C'è una poesia di Erri DeLuca, si chiama "Preghiera di un soldato di notte". I versi finali di questa poesia mi sciolgono il cuore.
Quando gela non escono le lacrime,
piangerò in primavera.
C'è una cosa che mia madre e mia nonna ripetono sempre, e prima di loro la diceva la bisnonna a quanto pare. Non è una frase fissa, non ha parole di rito, è un concetto che passa nei gesti, negli occhi. Si tratta dello stesso tema di fondo di questi due versi.
Non ci si può fermare a piangere nel bel mezzo della corsa. Si deve arrivare alla fine, prima di poter buttare tutto fuori. Non si deve lasciar andare tutto in malora per piangersi addosso.
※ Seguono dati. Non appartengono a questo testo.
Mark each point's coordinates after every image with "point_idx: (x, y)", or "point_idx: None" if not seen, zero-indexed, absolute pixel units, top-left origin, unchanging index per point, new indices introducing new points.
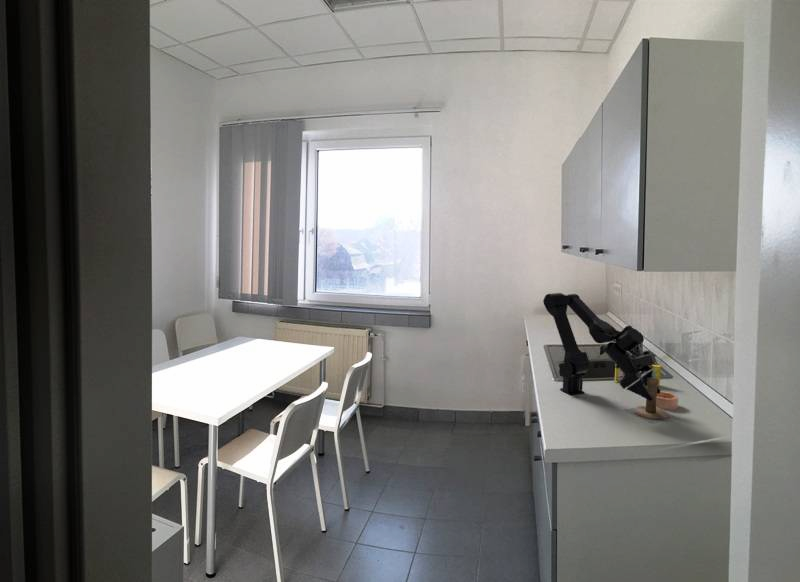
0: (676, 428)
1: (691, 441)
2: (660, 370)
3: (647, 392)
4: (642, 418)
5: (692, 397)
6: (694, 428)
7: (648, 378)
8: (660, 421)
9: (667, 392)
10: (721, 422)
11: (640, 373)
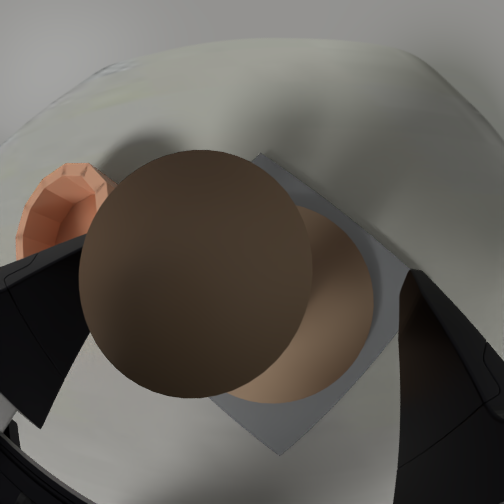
0: (398, 171)
1: (485, 132)
2: None
3: (472, 324)
4: (380, 339)
5: (4, 168)
6: (344, 107)
7: (206, 373)
8: (374, 241)
9: (20, 220)
10: (208, 49)
11: (22, 479)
Stringere i denti ed andare, tirandosi dietro chi vorrebbe solamente stendersi a terra e piangere. Le lacrime devono venir fuori quando si è fatto tutto il possibile, le redini sono state riprese.
Questo mio secondo anno a Roma non è stato facile.
Ma l'inverno è finito.
Domani, quando scenderò dal treno e amici, parenti e genitori mi chiederanno come è stato quest'anno, gli risponderò che è stato lungo. Molto lungo, ma è passato.